Oireachtas Joint and Select Committees

Monday, 20 May 2013

Joint Oireachtas Committee on Health and Children

Heads of Protection of Life during Pregnancy Bill 2013: Public Hearings (Resumed)

10:10 am

Dr. John Sheehan:

To reply to Deputy Kelleher's point about the extensive mental health problems of women travelling and whether some of those women present for help, it would clearly be a very good thing if that happened. One difficulty we have is that we may have a reasonable idea of the numbers of women who travel for terminations but we have no data on the extent of mental health problems in that group. We have no data on how many of those women are suicidal, so when people make comments about this group, they are entirely speculative because we have no data. Would anything that encourages women who travel for terminations to come for help be a good thing? Of course it would. One only has to look at people such as Bressie on the television last weekend or Alan Quinlan, the Lions and Ireland rugby player, talking about mental health issues and reducing stigma. Anything we can do to help people come forward and seek appropriate help is clearly a very good thing. If that happened, I would be delighted to see it.

Deputy Ó Caoláin raised the difficult question of the numbers - whether there should be two psychiatrists and an obstetrician, and the number of specialists that is required. The core of this question is whether anybody has the capacity to identify that one woman in 250,000 who will go on to commit suicide. Whether it is one, two or three doctors, the number does not improve one's ability to identify that woman in 250,000 to 500,000 because it is impossible to predict with any accuracy when one is looking at statistics as significant as that. The number issue is a difficult one because one is in an area of trying to predict something that is extremely rare.

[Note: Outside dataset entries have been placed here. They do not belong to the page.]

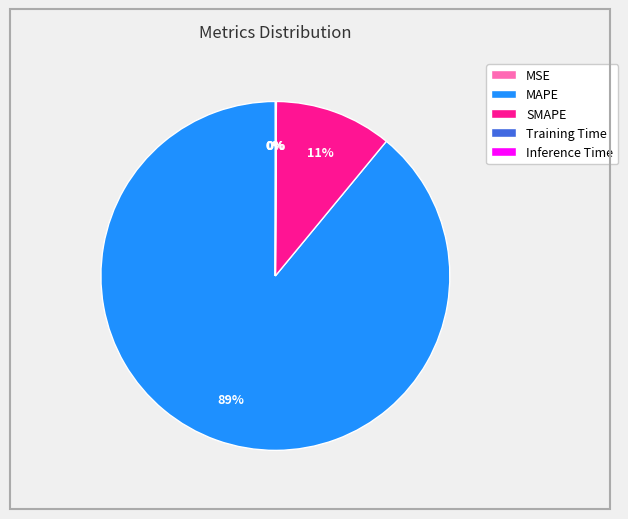

Which category accounts for the majority?

MAPE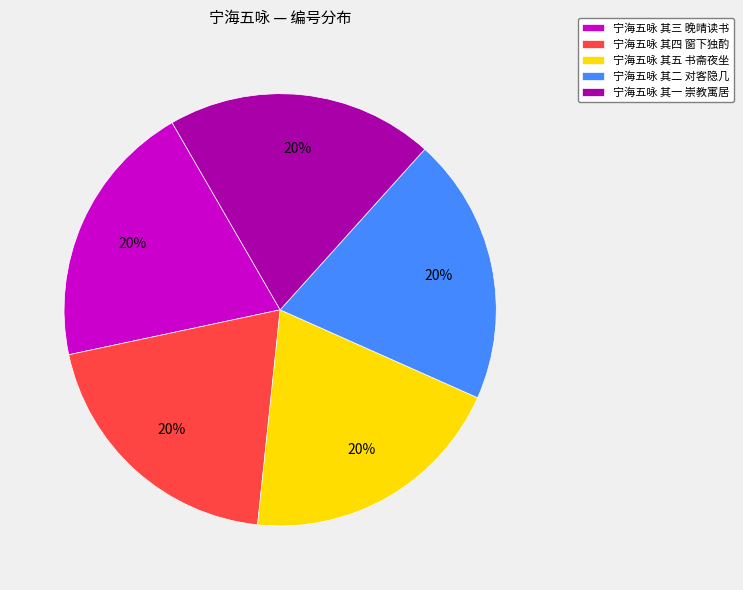

How many segments does this pie chart have?

5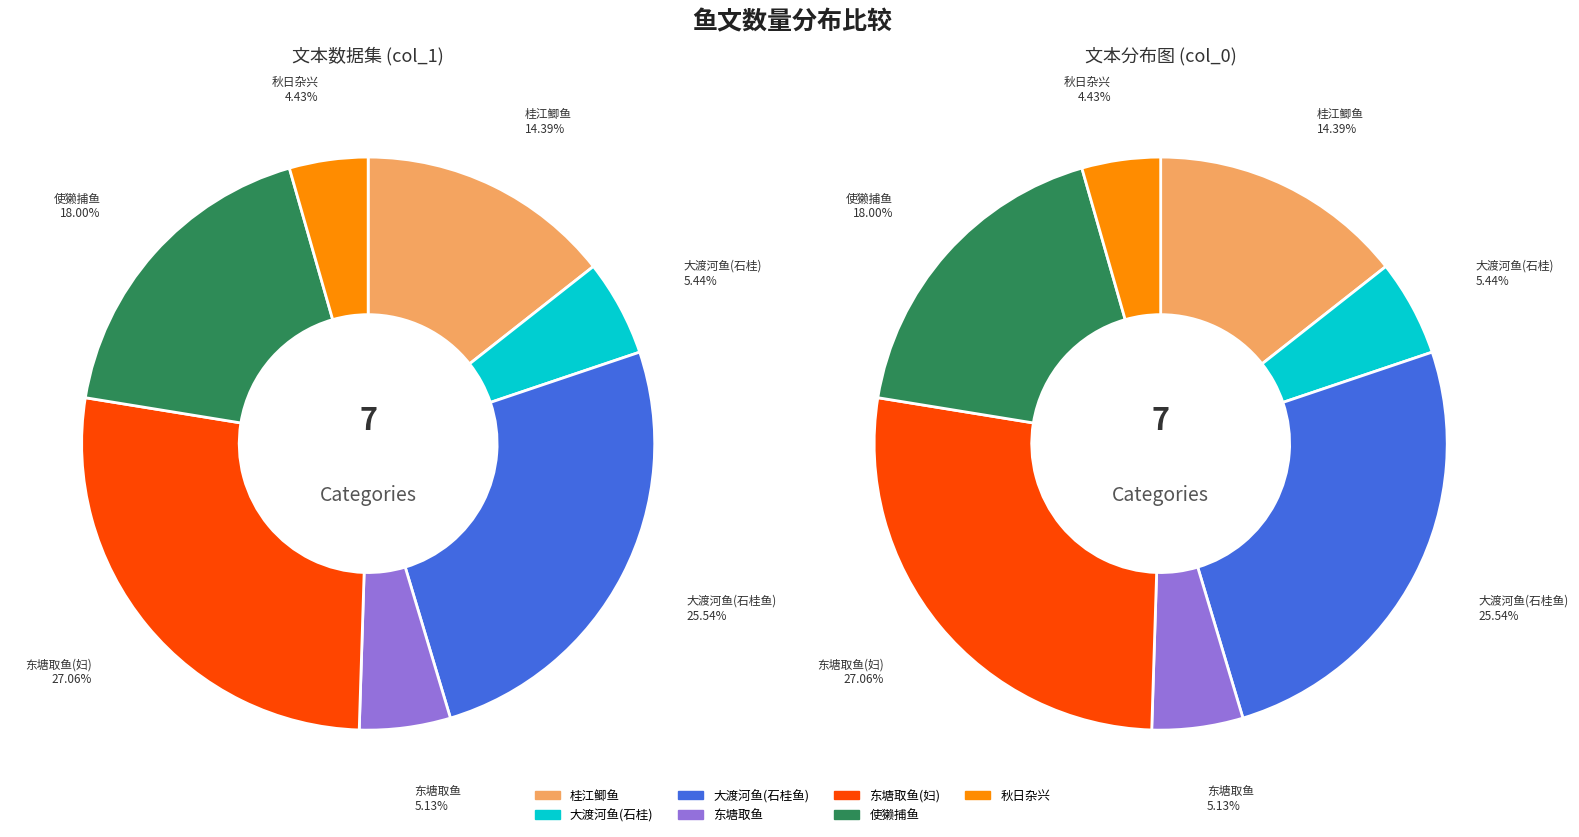

Does 有自西川来镇远者使獭捕鱼甚巧周翠渠同何贰守观之欲赋未就间以语予遂为四句 account for over 50% of the chart?

No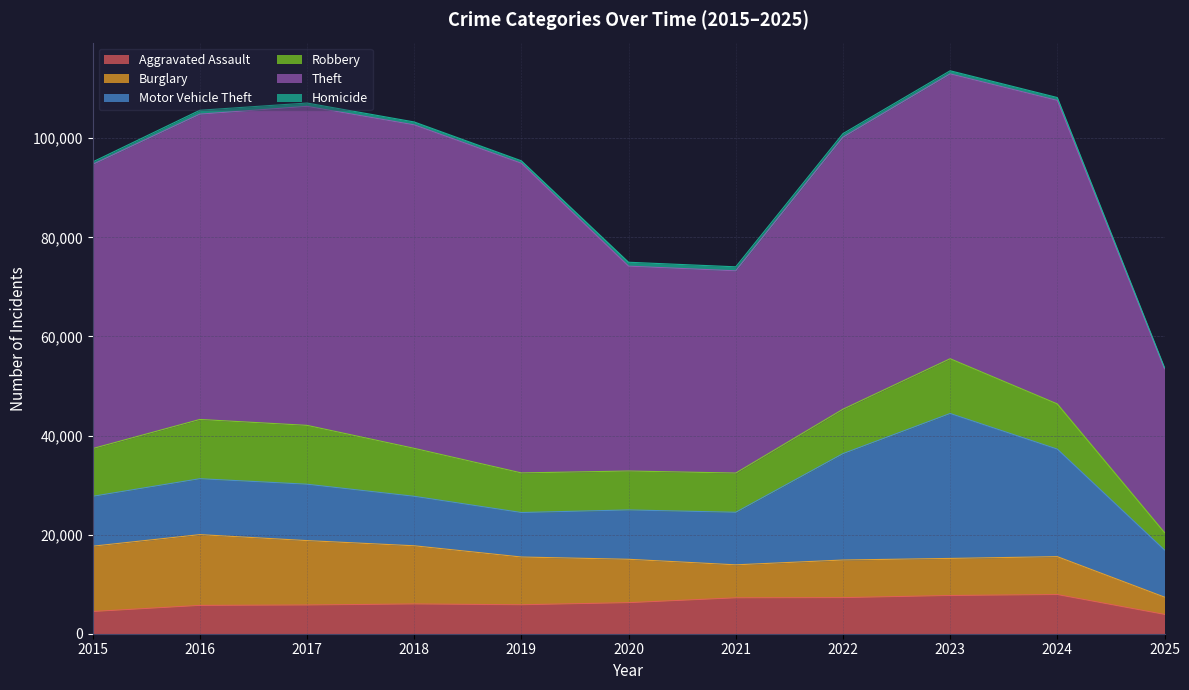

How many lines are shown in the chart?

6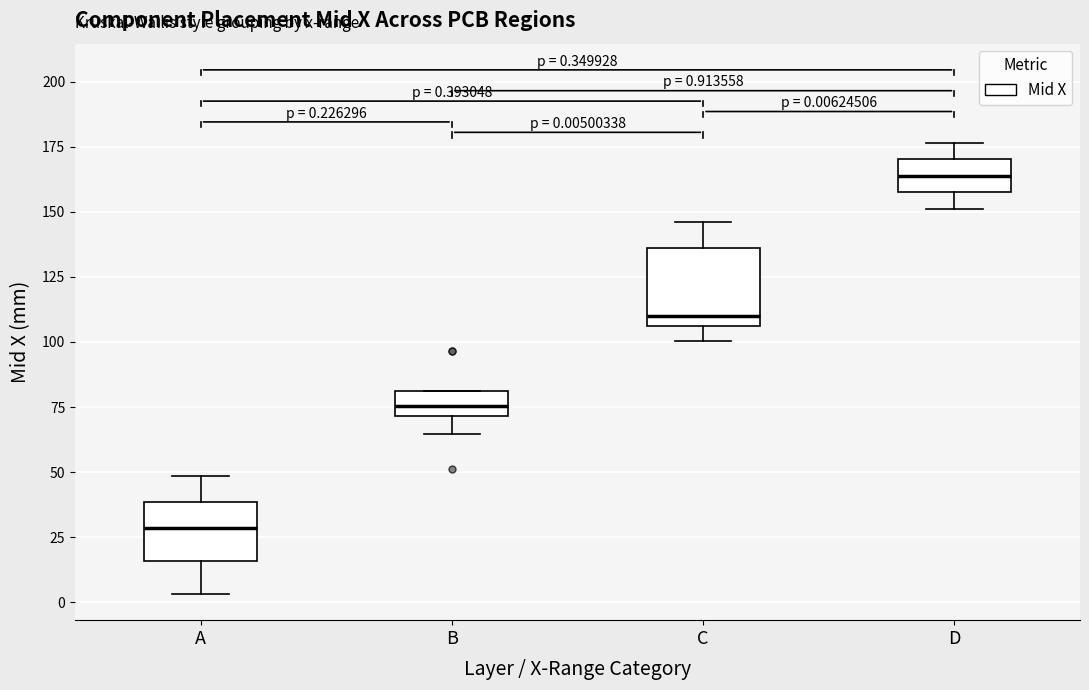

Which box has the highest median line?

D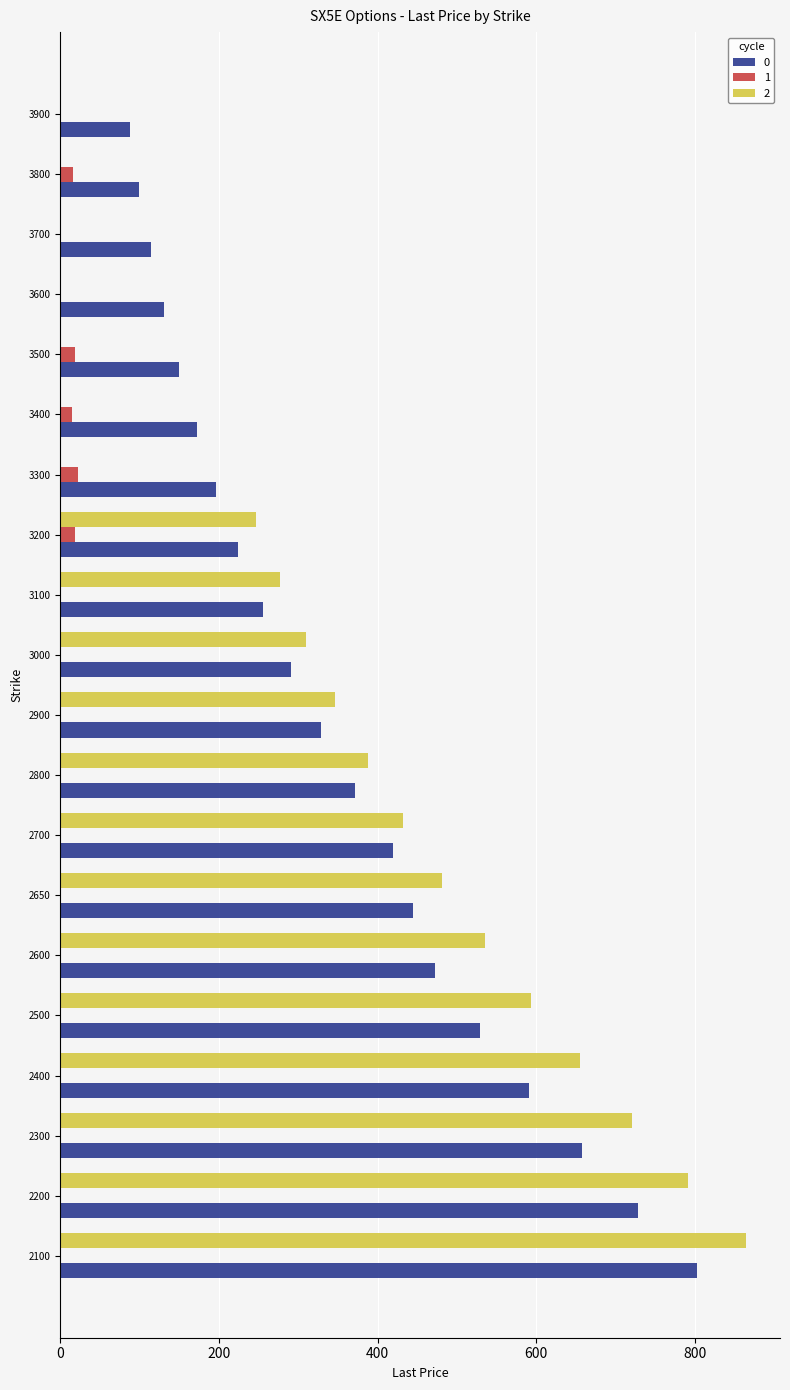

What is the sum of all 0 values?

7068.8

It must also be said that when we look at the information from the confidential inquiries and the forensic examination of the case histories of women who died by suicide in pregnancy, we see that the very small number of women who die are women with major mental illness such as schizophrenia or bipolar disorder or with alcohol dependence or serious drug problems. This is the group we are dealing with. When one looks at psychiatric involvement, often the psychiatrist is looking at specific risk factors. As Dr. McCarthy mentioned earlier, when we see people with a mental disorder who are deemed to be an immediate risk to themselves or others, the current psychiatric practice is to detain that person is hospital. That, of course, is completely at variance with what is proposed in the heads because they propose that someone who is deemed to have suicidal intent is able to make a decision about having a termination of pregnancy. It is completely at odds with what one would call standard good practice in psychiatry.

Deputy McGrath's point tied in with the question of probability which I covered. In the case of probability, doctors assess risk all the time; I do it every day at work. We assess risk in order to reduce risk, to care for the person and to intervene - including even in certain situations as I mentioned - detaining the person in hospital. That is different from what we are being asked to do and what psychiatrists are being asked to do in this Bill. It is also complicated by the fact that with regard to evidence-based practice there is no evidence base to show that termination of pregnancy prevents suicide. There is no data available.

The question comes up too about whether to shorten or lengthen the duration of the assessments. I do not think that the time is the central factor of importance. The woman's mental state is the central factor. As I mentioned at the start of my submission, a person may be extremely distressed, agitated, perhaps feeling abandoned and hopeless. We see people almost every week in the emergency department who may have been bullied at work or there is a crisis at work; they have self-harmed and they come to the emergency department. They then say, "I am resigning". We say to them: "Don't make any decision now. Wait." Such people need time out and support. They need to consider carefully all their options and then, with the level of distress reduced, they can decide whether to resign or whatever. There seems to be this notion that because a person is expressing suicidal intent that the response has to be a rapid termination of pregnancy. That flies in the face of what we do at work every day of the week. It is exactly the opposite of what is regarded as good practice.